At the risk of being labeled a "hard-liner", let me say that Ethiopia finds herself at yet another crossroad. One of these roads can lead Ethiopia to a future of peaceful relations with her neighbors, greater prosperity at home, a greater sense of security and a future where all who claim her to be their home will come to live under her roof. The other road, if taken, will willingly subjugate Ethiopia to domination by and dependence on her neighbors, plant the seeds for future wars and lead to yet another disconnect between the people and their government. The last war can be the war to end all wars for Ethiopia if we do not squander at the negotiating table what was gained at the battlefront.

To understand the importance of Afar coast to Ethiopia and the legitimacy of Ethiopia's claim on it, all one has to do is go back to May and June and read what the Western media was writing.

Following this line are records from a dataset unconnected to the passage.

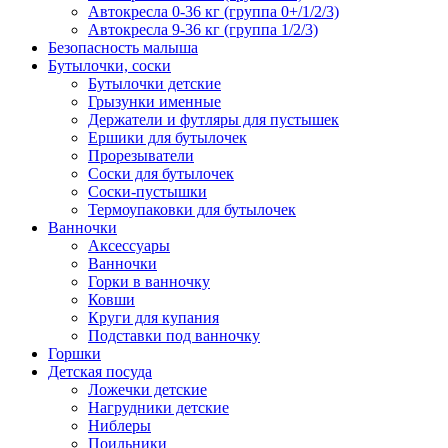
Автокресла 0-36 кг (группа 0+/1/2/3)
Автокресла 9-36 кг (группа 1/2/3)
Безопасность малыша
Бутылочки, соски
Бутылочки детские
Грызунки именные
Держатели и футляры для пустышек
Ершики для бутылочек
Прорезыватели
Соски для бутылочек
Соски-пустышки
Термоупаковки для бутылочек
Ванночки
Аксессуары
Ванночки
Горки в ванночку
Ковши
Круги для купания
Подставки под ванночку
Горшки
Детская посуда
Ложечки детские
Нагрудники детские
Ниблеры
Поильники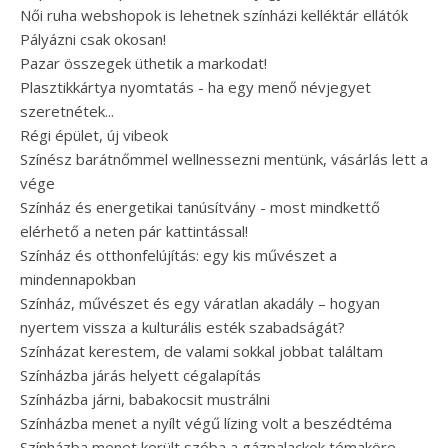
Női ruha webshopok is lehetnek színházi kelléktár ellátók
Pályázni csak okosan!
Pazar összegek üthetik a markodat!
Plasztikkártya nyomtatás - ha egy menő névjegyet
szeretnétek...
Régi épület, új vibeok
Színész barátnőmmel wellnessezni mentünk, vásárlás lett a
vége
Színház és energetikai tanúsítvány - most mindkettő
elérhető a neten pár kattintással!
Színház és otthonfelújítás: egy kis művészet a
mindennapokban
Színház, művészet és egy váratlan akadály – hogyan
nyertem vissza a kulturális esték szabadságát?
Színházat kerestem, de valami sokkal jobbat találtam
Színházba járás helyett cégalapítás
Színházba járni, babakocsit mustrálni
Színházba menet a nyílt végű lízing volt a beszédtéma
Színházba menet került szóba a gázpalackok témaköre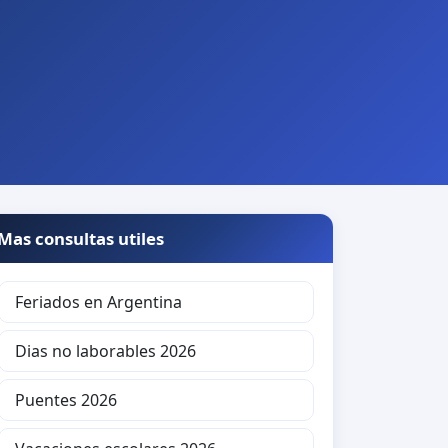
Mas consultas utiles
Feriados en Argentina
Dias no laborables 2026
Puentes 2026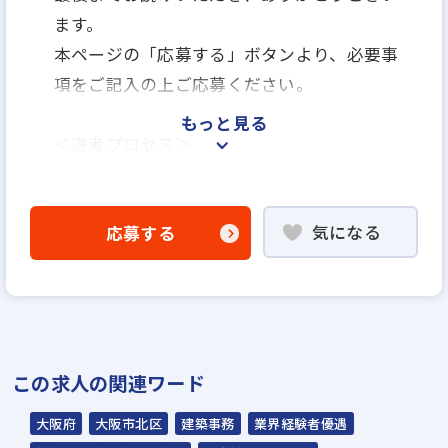
ます。
本ページの「応募する」ボタンより、必要事
項をご記入の上ご応募ください。
もっと見る
＜選考プロセス＞
「応募する」よりエントリー
▼
気になる
応募する
WEB書類選考
▼
説明選考会（電話面談）
＊説明選考会は代行業者であるスラッシュ株
この求人の関連ワード
式会社が行います＊
スラッシュ株式会社からのご連絡をお待ち
大阪府
大阪市北区
建築事務
業界経験者優遇
ください。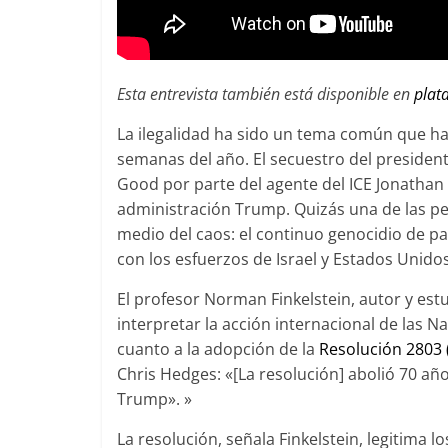
Esta entrevista también está disponible en
plat
La ilegalidad ha sido un tema común que ha
semanas del año. El secuestro del presiden
Good por parte del agente del ICE Jonathan
administración Trump. Quizás una de las pe
medio del caos: el continuo genocidio de pa
con los esfuerzos de Israel y Estados Unidos
El profesor Norman Finkelstein, autor y es
interpretar la acción internacional de las N
cuanto a la adopción de la
Resolución 2803 
Chris Hedges: «[La resolución] abolió 70 añ
Trump». »
La resolución, señala Finkelstein, legitima lo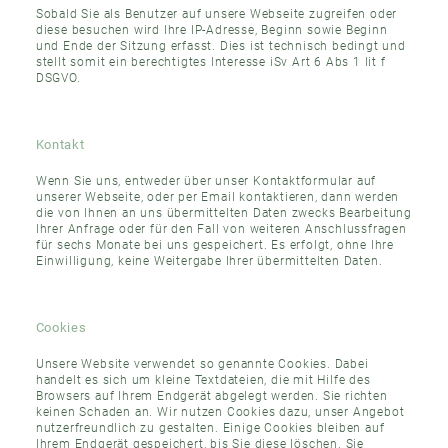
Sobald Sie als Benutzer auf unsere Webseite zugreifen oder
diese besuchen wird Ihre IP-Adresse, Beginn sowie Beginn
und Ende der Sitzung erfasst. Dies ist technisch bedingt und
stellt somit ein berechtigtes Interesse iSv Art 6 Abs 1 lit f
DSGVO.
Kontakt
Wenn Sie uns, entweder über unser Kontaktformular auf
unserer Webseite, oder per Email kontaktieren, dann werden
die von Ihnen an uns übermittelten Daten zwecks Bearbeitung
Ihrer Anfrage oder für den Fall von weiteren Anschlussfragen
für sechs Monate bei uns gespeichert. Es erfolgt, ohne Ihre
Einwilligung, keine Weitergabe Ihrer übermittelten Daten.
Cookies
Unsere Website verwendet so genannte Cookies. Dabei
handelt es sich um kleine Textdateien, die mit Hilfe des
Browsers auf Ihrem Endgerät abgelegt werden. Sie richten
keinen Schaden an. Wir nutzen Cookies dazu, unser Angebot
nutzerfreundlich zu gestalten. Einige Cookies bleiben auf
Ihrem Endgerät gespeichert, bis Sie diese löschen. Sie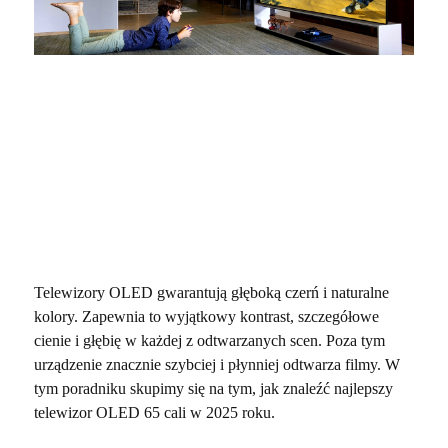
Telewizory OLED gwarantują głęboką czerń i naturalne
kolory. Zapewnia to wyjątkowy kontrast, szczegółowe
cienie i głębię w każdej z odtwarzanych scen. Poza tym
urządzenie znacznie szybciej i płynniej odtwarza filmy. W
tym poradniku skupimy się na tym, jak znaleźć najlepszy
telewizor OLED 65 cali w 2025 roku.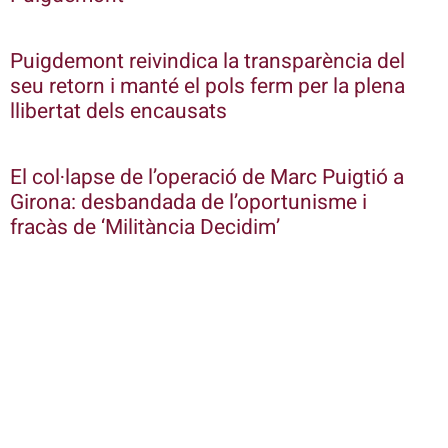
Puigdemont reivindica la transparència del
seu retorn i manté el pols ferm per la plena
llibertat dels encausats
El col·lapse de l’operació de Marc Puigtió a
Girona: desbandada de l’oportunisme i
fracàs de ‘Militància Decidim’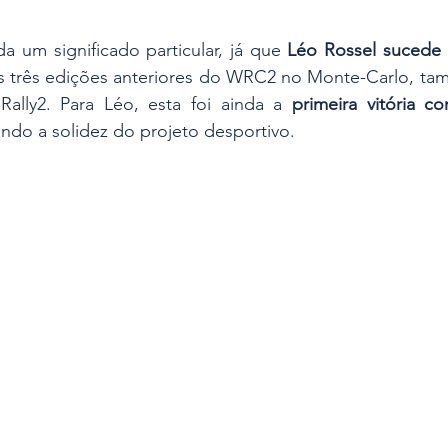
da um significado particular, já que 
Léo Rossel sucede 
s três edições anteriores do WRC2 no Monte-Carlo, tam
ally2. Para Léo, esta foi ainda a 
primeira vitória c
ando a solidez do projeto desportivo.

Before any Ethiopian government official ever uttered a word about it, well before the independent Ethiopian media ever wrote a single line regarding it, the Western media covering the war invariably concluded nearly every news report of the war by referring to Ethiopia's recent status as a land-locked country and speculating that victorious Ethiopia will ultimately drive east to capture Aseb and the coast. The OAU, the UN, the EU as well as every major world power expects Ethiopia to push for Aseb. Certainly, the British who still hold on to Gibraltar and the Falklands, the Americans who hold Diego Garcia and the world which condones that, will not suggest that Ethiopia has no legitimate claim on the Afar coast.